Conway Wins HP Center and 1,200 Jobs

by Mark Hengel  on Monday, Jun. 23, 2008 12:00 am  

Gary Fazzino, Hewlett-Packard's vice president of government affairs, left, said the political will of Arkansas politicians like Gov. Mike Beebe helped finalize the deal.

Hewlett-Packard of Palo Alto, Calif., announced Thursday that it would open a customer service and technical support center in Conway that will employ 1,200.

The announcement was made before a packed house at the University of Central Arkansas' Donald W. Reynolds Performance Hall. Gov. Mike Beebe said the jobs Hewlett-Packard will bring are what the state will need to compete.

These are "the kind of jobs that represent increased earning capacity and wages for the needs and demands of families in today's society. It represents all those obvious tangible monetary benefits and all the surrounding corollary expansions that go along with it. It represents 1,200 jobs that - frankly - will start in the low $40,000s, and with many being much higher paying at the start than that," Beebe said.

Hewlett-Packard will open its 150,000-SF, $28 million facility at the Meadows Office & Technology Park in southern Conway, owned by the Conway Development Corp. The first hires will begin working in late 2009, and the company will staff the facility over a four-year period. The announcement was made simultaneously with another announcement that Hewlett-Packard will open a comparable center in Rio Rancho, N.M.

Hewlett-Packard will receive several economic incentives for locating in Conway. Beebe said the state is providing $10 million from the Governor's Quick Action Closing Fund for infrastructure, and the Conway Development Corp. will build the $28 million facility to the company's specifications. Hewlett-Packard will then lease the building from the development corporation. Conway Mayor Tab Townsell said the city also agreed to spend $2.2 million to prepare the site.

Gary Fazzino, Hewlett-Packard's vice president of government affairs, said many factors led the company to choose Conway.

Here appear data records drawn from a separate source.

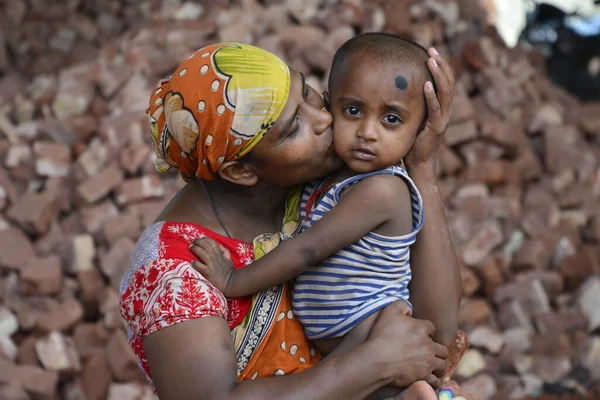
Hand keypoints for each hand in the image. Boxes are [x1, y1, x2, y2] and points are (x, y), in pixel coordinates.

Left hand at [189, 237, 234, 294]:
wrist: (231, 283)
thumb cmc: (229, 272)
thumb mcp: (229, 259)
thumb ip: (224, 251)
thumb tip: (218, 244)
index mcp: (220, 254)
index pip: (213, 243)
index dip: (205, 239)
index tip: (199, 239)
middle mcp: (215, 258)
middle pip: (207, 246)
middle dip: (198, 242)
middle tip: (192, 242)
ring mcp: (212, 265)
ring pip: (203, 254)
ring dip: (196, 249)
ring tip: (190, 247)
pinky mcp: (209, 273)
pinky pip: (202, 267)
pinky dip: (196, 264)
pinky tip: (192, 262)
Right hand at [367, 302, 447, 388]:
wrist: (378, 359)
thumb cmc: (382, 335)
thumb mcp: (389, 312)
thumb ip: (401, 304)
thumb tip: (410, 308)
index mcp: (422, 328)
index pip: (431, 328)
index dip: (427, 331)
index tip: (422, 335)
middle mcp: (429, 345)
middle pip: (442, 348)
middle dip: (438, 350)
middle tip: (430, 352)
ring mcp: (428, 361)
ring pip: (442, 364)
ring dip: (439, 365)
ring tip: (433, 366)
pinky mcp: (424, 376)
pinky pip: (436, 380)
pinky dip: (434, 380)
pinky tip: (430, 379)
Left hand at [404, 47, 454, 173]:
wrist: (418, 164)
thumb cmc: (412, 141)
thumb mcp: (412, 117)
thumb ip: (411, 103)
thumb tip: (394, 87)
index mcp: (440, 107)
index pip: (445, 82)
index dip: (440, 66)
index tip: (431, 51)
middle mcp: (445, 111)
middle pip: (449, 82)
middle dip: (441, 64)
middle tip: (432, 50)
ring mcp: (442, 119)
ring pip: (446, 92)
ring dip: (438, 74)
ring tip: (431, 60)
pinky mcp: (436, 128)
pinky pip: (435, 109)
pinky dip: (431, 95)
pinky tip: (426, 84)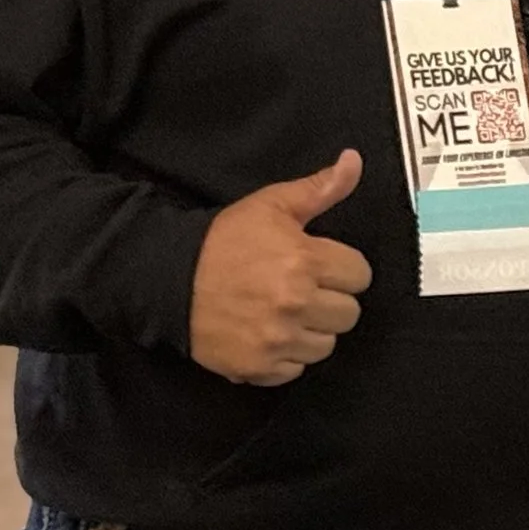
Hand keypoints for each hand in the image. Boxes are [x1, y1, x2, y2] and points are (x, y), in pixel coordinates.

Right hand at [189, 150, 370, 386]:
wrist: (168, 279)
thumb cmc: (225, 239)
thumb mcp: (272, 204)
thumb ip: (321, 187)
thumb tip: (355, 160)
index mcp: (306, 261)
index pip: (360, 275)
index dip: (342, 267)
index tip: (320, 265)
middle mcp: (296, 304)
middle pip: (349, 314)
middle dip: (331, 300)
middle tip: (303, 288)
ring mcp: (277, 340)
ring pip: (326, 345)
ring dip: (312, 330)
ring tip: (285, 312)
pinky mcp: (258, 367)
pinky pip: (296, 369)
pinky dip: (287, 356)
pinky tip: (269, 334)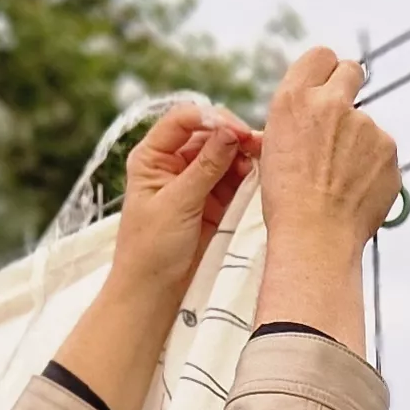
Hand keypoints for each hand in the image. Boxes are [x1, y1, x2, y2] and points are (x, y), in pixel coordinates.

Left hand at [113, 104, 253, 300]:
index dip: (212, 119)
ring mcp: (194, 181)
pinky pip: (233, 179)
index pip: (183, 119)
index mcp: (152, 156)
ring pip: (224, 155)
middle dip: (233, 136)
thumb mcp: (178, 203)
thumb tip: (229, 131)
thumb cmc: (151, 249)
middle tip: (258, 145)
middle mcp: (172, 163)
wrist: (154, 291)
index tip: (237, 130)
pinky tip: (255, 178)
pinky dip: (245, 176)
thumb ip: (206, 166)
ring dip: (242, 156)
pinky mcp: (212, 200)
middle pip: (208, 133)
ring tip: (258, 164)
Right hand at [254, 48, 394, 346]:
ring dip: (358, 142)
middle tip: (340, 120)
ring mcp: (366, 125)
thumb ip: (301, 117)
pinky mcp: (389, 150)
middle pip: (351, 71)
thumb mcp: (274, 146)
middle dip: (348, 87)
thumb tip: (318, 107)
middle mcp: (332, 104)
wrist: (315, 237)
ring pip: (366, 123)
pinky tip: (355, 191)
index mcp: (294, 99)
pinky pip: (382, 152)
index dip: (324, 72)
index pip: (321, 56)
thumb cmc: (287, 201)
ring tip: (338, 180)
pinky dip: (373, 168)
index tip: (326, 86)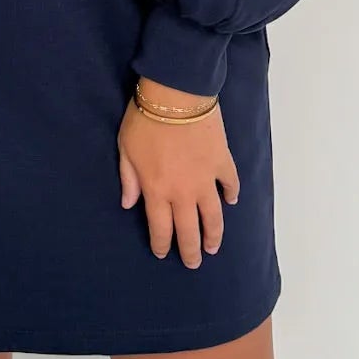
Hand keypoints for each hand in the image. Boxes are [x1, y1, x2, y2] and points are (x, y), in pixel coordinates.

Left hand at [117, 81, 239, 267]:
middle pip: (189, 230)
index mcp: (157, 191)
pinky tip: (231, 202)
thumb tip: (129, 204)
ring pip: (213, 216)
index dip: (162, 244)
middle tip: (193, 263)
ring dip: (214, 234)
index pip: (161, 228)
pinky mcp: (223, 162)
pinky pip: (230, 184)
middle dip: (190, 250)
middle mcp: (184, 192)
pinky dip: (232, 194)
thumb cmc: (144, 120)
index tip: (163, 253)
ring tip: (213, 246)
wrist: (176, 95)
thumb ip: (129, 179)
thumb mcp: (126, 150)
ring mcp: (207, 179)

"It is very clear why Arkansas is such a great place to do business: Business environment, skilled work force, outstanding educational system, high quality of life and a commitment by the state's political, business and educational leadership to aggressively seek out opportunities for economic growth," Fazzino said during the announcement. "These factors helped Arkansas earn its way to the top of the list of U.S. states for HP investment."

A Reason to Return

Maria Haley, executive director of the Arkansas Economic Development Commission, said the announcement helps reverse many people's conception of Arkansas. Hewlett-Packard's locating in Arkansas also gives Arkansans who left the state to find jobs in the high-tech sector a reason to return, she said.

"It ... will bring high-tech, high-paying jobs to the state. And hopefully, it will bring back some of the people who left the state because they couldn't find quality jobs," Haley said. "And I also think that since the state was able to land this type of particular facility, [it] gives the world a different image" of Arkansas.

For Conway, Hewlett-Packard's decision to locate in the city represents the town's emergence into the new century, Townsell said.

"You know, chronologists will tell you the 21st century started seven or eight years ago; historians will tell you it's a moment in time that starts a century. ... The 21st century in Conway, Arkansas, and to a degree in Arkansas, starts today," Townsell said.